A confidential Justice Department memo obtained by NBC News outlines legal theories the Obama administration has used to justify killing American citizens abroad. Here are five key questions and answers about the document:
1) What is it?
A 16-page Justice Department legal rationale for when the president or another "informed, high-level official" can order the extrajudicial killing of an American citizen overseas without — in the view of the Obama administration — violating the Constitution, acts of Congress or international law.
2) What does it say?
That the president can order the killing of an American overseas deemed a "senior operational leader" of al-Qaida or "an associated force" if that person is thought to pose an "imminent" threat to the United States, if capture is "infeasible," and if the operation is "conducted in a manner consistent with the four fundamental principles of the laws of war governing the use of force."
But the Obama administration says the government gets to define two key conditions — what constitutes an "imminent" threat, and when the capture of a suspect is "feasible" — very broadly.
3) How does the white paper define an "imminent" threat to the U.S.?
It says the nature of al-Qaida and its plots demands "a broader concept of imminence" — one that would seem to contradict a literal dictionary definition of the word. "The condition that an operational leader present an 'imminent' threat of violent attack against the United States does not require the United States to have clear evidence that a specific attack on U.S. persons and interests will take place in the immediate future."
4) How does the white paper define when it is "infeasible" to capture (rather than kill) an American abroad?

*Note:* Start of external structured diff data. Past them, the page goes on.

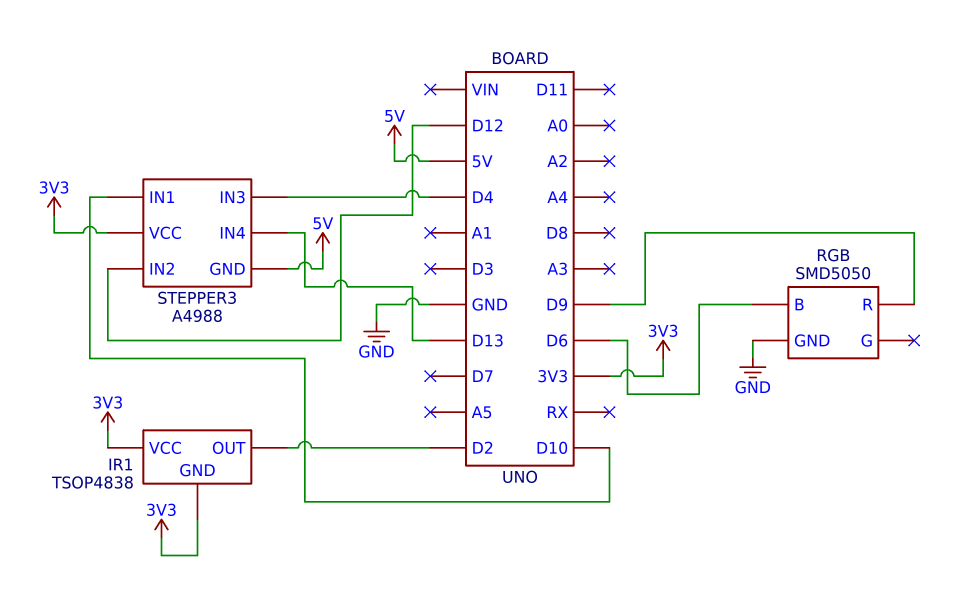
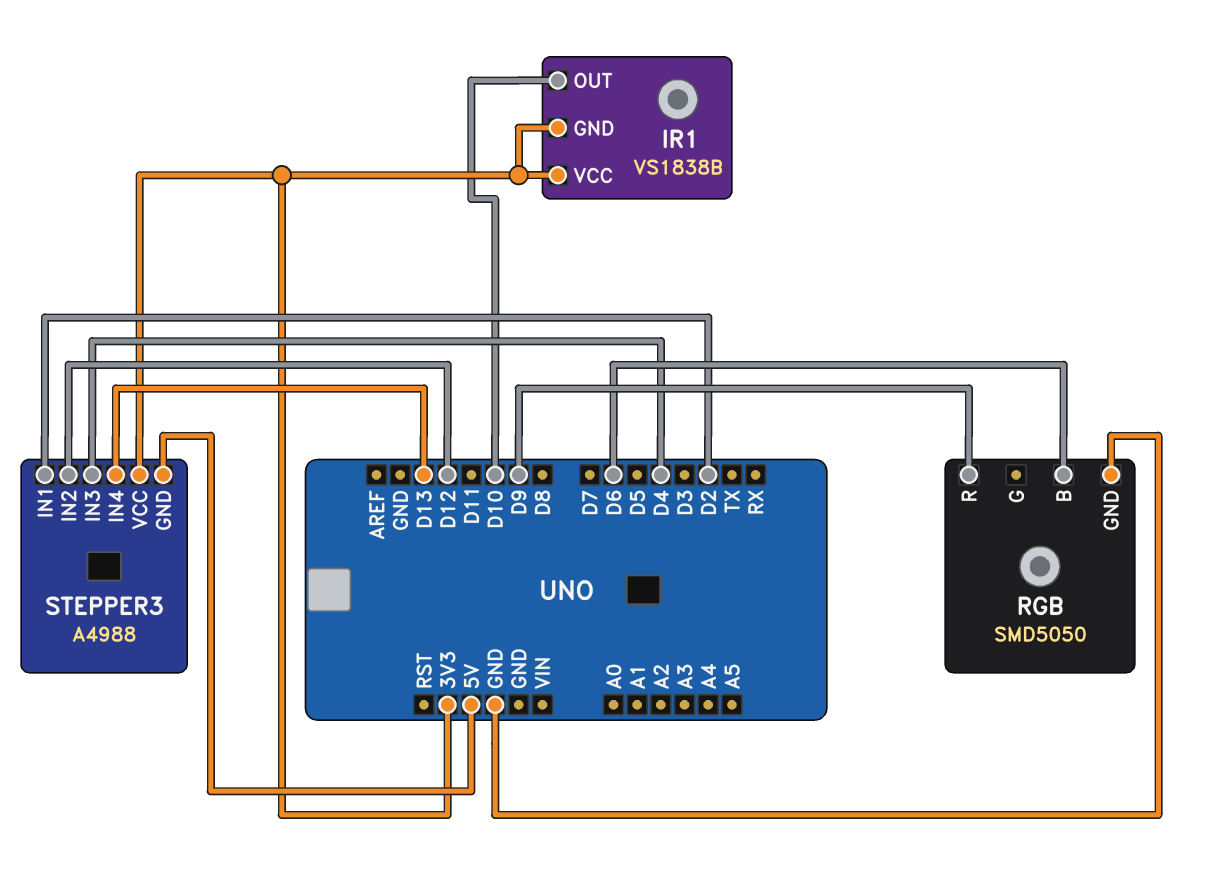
IR1: TSOP4838 -> VS1838B
IR1 pin OUT: D2 -> D10
STEPPER3 pin IN1: D10 -> D2

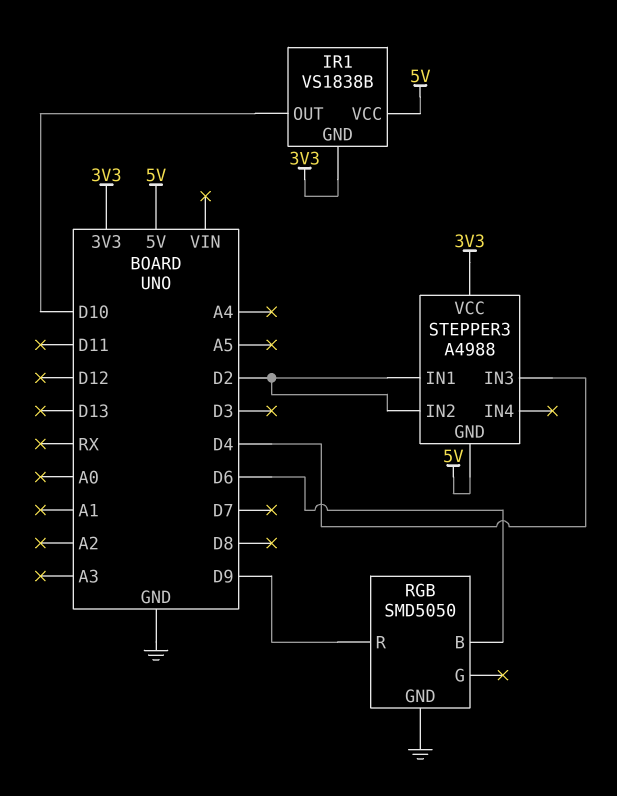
IR1 pin VCC: 3V3 -> 5V
STEPPER3 pin IN2: D12 -> D2
STEPPER3 pin IN4: D13 -> none

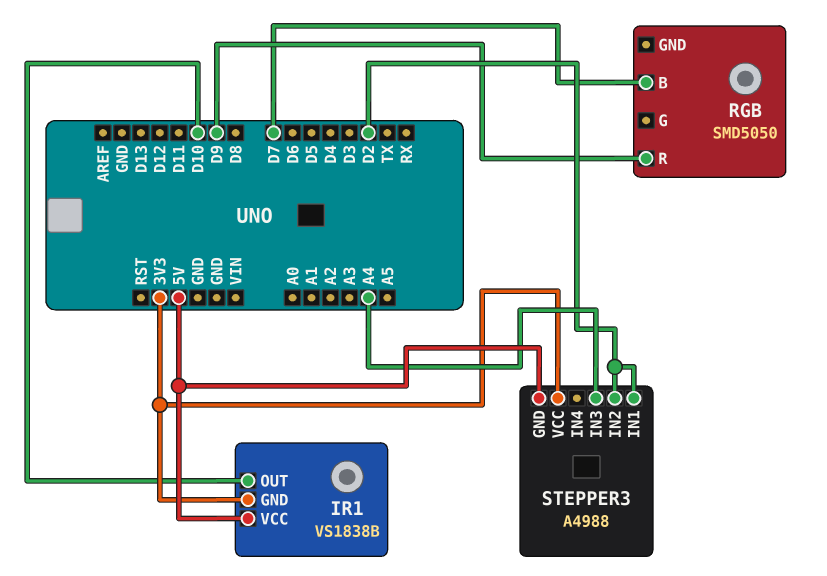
RGB pin B: D6 -> D7
RGB pin GND: GND -> none
STEPPER3 pin IN3: D4 -> A4

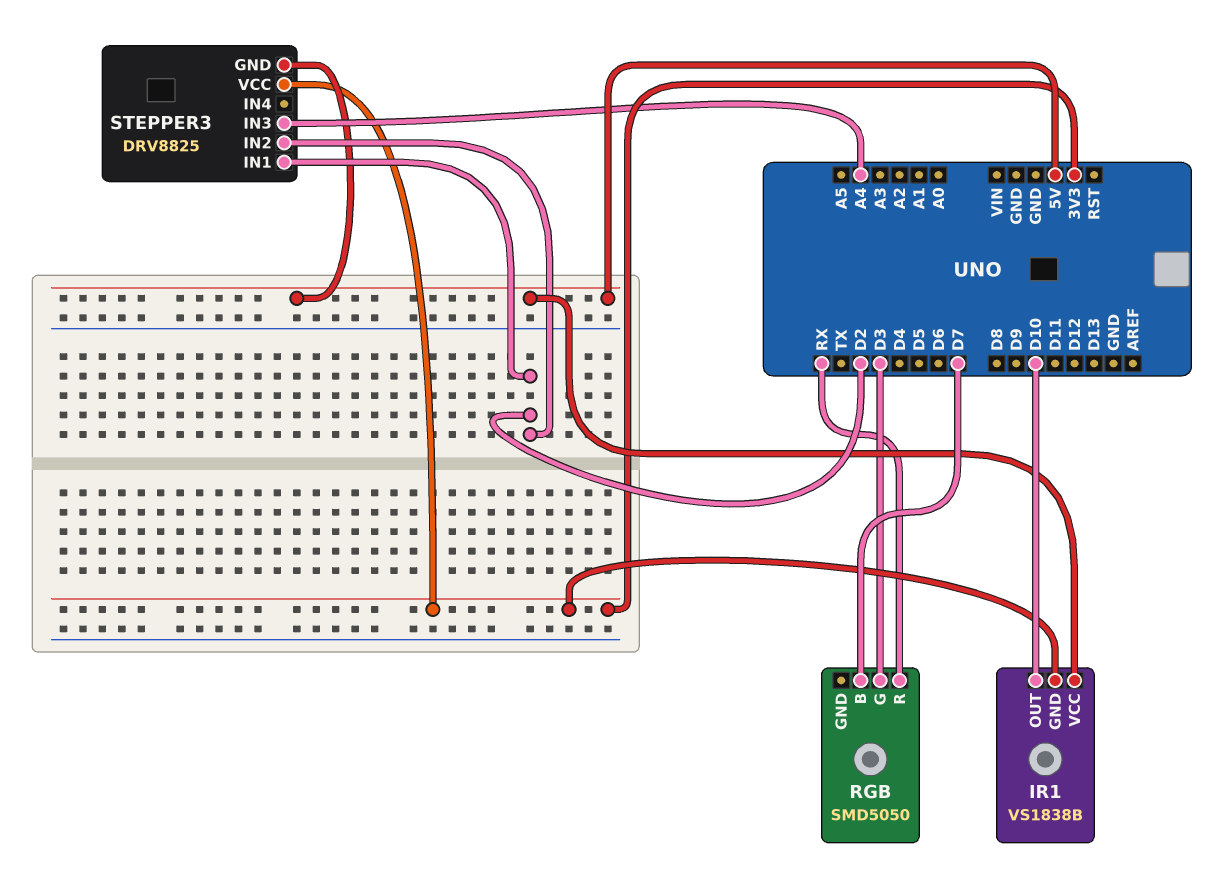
RGB pin G: none -> D3
RGB pin R: D9 -> RX
STEPPER3: A4988 -> DRV8825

It says that decision can largely be made on a case-by-case basis. "Feasibility would be a highly fact-specific and potentially time-sensitive inquiry," the white paper states. "Capture would not be feasible if it could not be physically effectuated during the relevant window of opportunity or if the relevant country were to decline to consent to a capture operation. Other factors such as undue risk to U.S. personnel conducting a potential capture operation also could be relevant."
5) What happens now?
Expect the issue to become a central theme at Thursday's Senate Intelligence Committee confirmation hearings of John Brennan to become CIA director. Last month, Sen. Ron Wyden, D-Ore., a member of the panel, sent Brennan a letter complaining: "I have asked repeatedly over the past two years to see the secret legal opinions that contain the executive branch's understanding of the President's authority to kill American citizens in the course of counterterrorism operations."
And on Monday, Wyden and 10 other senators sent a letter to the White House, seeking the administration's rationale "so that Congress and the public can decide whether this authority has been properly defined, and whether the President's power to deliberately kill American citizens is subject to appropriate limitations and safeguards."
And in the courts, the American Civil Liberties Union is involved in several cases challenging aspects of the targeted killing policy. In a statement Tuesday, the ACLU's Hina Shamsi called the leaked white paper "a profoundly disturbing document, and it's hard to believe that it was produced in a democracy built on a system of checks and balances." The ACLU is seeking access to a more extensive legal memo on which the white paper was based.